Thirty inmates walk into a chapel. Sounds like the beginning of a joke. The new prison chaplain had combined service lists and I now faced a room of twice as many strangers than normal. The curious eyes, the face tattoos, the arms across chests were all familiar. Violent offenders, some daring, others hoping God would find their hearts. They had my attention, I wasn’t sure what would suffice to keep theirs.
“Three little words,” I said as I held up three fingers and began pacing in front of the room. “Who can tell me the three little words that make the Bible personal in prison?”
Unused to being asked for their opinion I mostly got eyebrows and smirks, until a brave soul in a middle row put up his hand and said, “I love you.”
“Thank you,” I said nodding my head in acknowledgement, “I love you too, but those aren’t the words I was looking for.”

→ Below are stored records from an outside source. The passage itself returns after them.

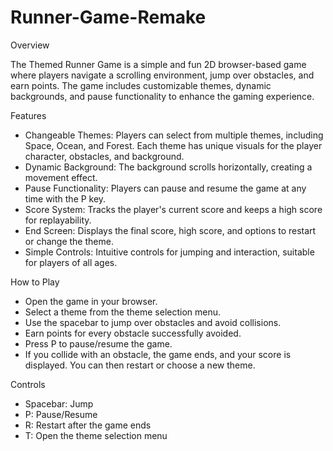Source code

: # Runner-Game-Remake

Overview

The Themed Runner Game is a simple and fun 2D browser-based game where players navigate a scrolling environment, jump over obstacles, and earn points. The game includes customizable themes, dynamic backgrounds, and pause functionality to enhance the gaming experience.

Features
- Changeable Themes: Players can select from multiple themes, including Space, Ocean, and Forest. Each theme has unique visuals for the player character, obstacles, and background.
- Dynamic Background: The background scrolls horizontally, creating a movement effect.
- Pause Functionality: Players can pause and resume the game at any time with the P key.
- Score System: Tracks the player's current score and keeps a high score for replayability.
- End Screen: Displays the final score, high score, and options to restart or change the theme.
- Simple Controls: Intuitive controls for jumping and interaction, suitable for players of all ages.

How to Play
- Open the game in your browser.
- Select a theme from the theme selection menu.
- Use the spacebar to jump over obstacles and avoid collisions.
- Earn points for every obstacle successfully avoided.
- Press P to pause/resume the game.
- If you collide with an obstacle, the game ends, and your score is displayed. You can then restart or choose a new theme.

Controls
- Spacebar: Jump
- P: Pause/Resume
- R: Restart after the game ends
- T: Open the theme selection menu
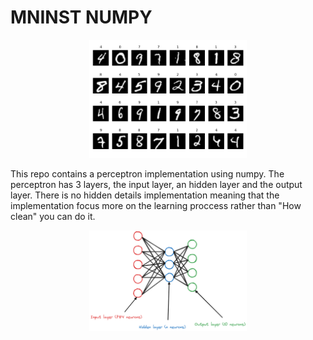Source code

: # MNINST NUMPY

<p align="center" style="width:100%">
    <img src="./assets/predictions.png" alt="predictions" style="width:50%">
</p>

This repo contains a perceptron implementation using numpy. The perceptron has 3 layers, the input layer, an hidden layer and the output layer. There is no hidden details implementation meaning that the implementation focus more on the learning proccess rather than "How clean" you can do it.

<p align="center" style="width:100%">
<img src="./assets/architecture.png" alt="architecture" style="width:50%">
</p>

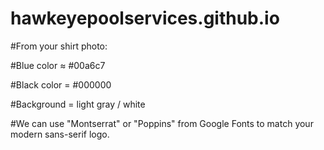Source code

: # hawkeyepoolservices.github.io
#From your shirt photo:

#Blue color ≈ #00a6c7

#Black color = #000000

#Background = light gray / white

#We can use "Montserrat" or "Poppins" from Google Fonts to match your modern sans-serif logo.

As the inmate blushed in his chair, and the room howled in nervous laughter, I stepped over to the chalkboard and wrote the word “NO” in six inch letters.
“Have you ever been told “NO” in your lives?” I asked.
A ground swell of group grumbling indicated everybody had heard the word before with quite a few commenting they wished they’d listened when Mama said it.
“Turn to Romans Chapter 8 verse 1, the most important NO in the Bible, and when you find it stand up so we can read it together.” I said hoping someone would. Soon, as a chorus we read, “There is now NO condemnation to those who are in Christ Jesus, who do not walk according to the flesh, but according to the Spirit.”
We agreed that ‘now’ was also an important word in that sentence, a starting point for convicted men to finish their sentences unburdened of the guilt of their crime without denying the responsibility of being guilty. That brought us to word number two which I wrote on the chalkboard in the same sized letters; IF.
“Have you ever wondered, “If only I did this instead of that,” what might have happened?”
Again the crowd grunted along with the obvious with insights such as “You mean, like, every day, or every minute?”
The scripture we turned to was 2 Chronicles Chapter 7 verse 14, and again in unison we read, “If My people who are called by my name will humble themselves, and pray and seek my face, and turn from their wicked ways, then I will hear from heaven, and forgive their sin and heal their land.”
“Its a mighty big if, maybe the biggest,” I said extending the skinny parts of the letters on the chalk board another four inches. “But the part to take heart from is He calls us ‘His people,’ called by His name. When the other people on the yard watch you walk out of chapel they’ll be looking to see if anything real comes out with you, or is the time we spend together in worship just an excuse to sit in padded chairs for an hour?”
Our third word took up the rest of the chalkboard. AND. The specific AND we were looking for is found in Hebrews Chapter 11 verse 6 “But without faith it is impossible to please Him, for he who comes to God must believe that He is, AND that He is a rewarder of those who diligently seek Him.”
“Part of our reward, gentlemen, is the fellowship we have with each other. We’re not in this life alone. They will know we are Jesus’s disciples by the love we have for each other. Nothing else is required, no if’s and’s or… … the but’s we’ll deal with another time. Go in peace.”
As the men filed out of the chapel I erased the message from the chalkboard, but as sometimes happens with old erasers a ghost of the letters remained. NO. IF. AND. It gave me hope that the message came across, for those of us that shared it, and for anyone else who followed us into the room.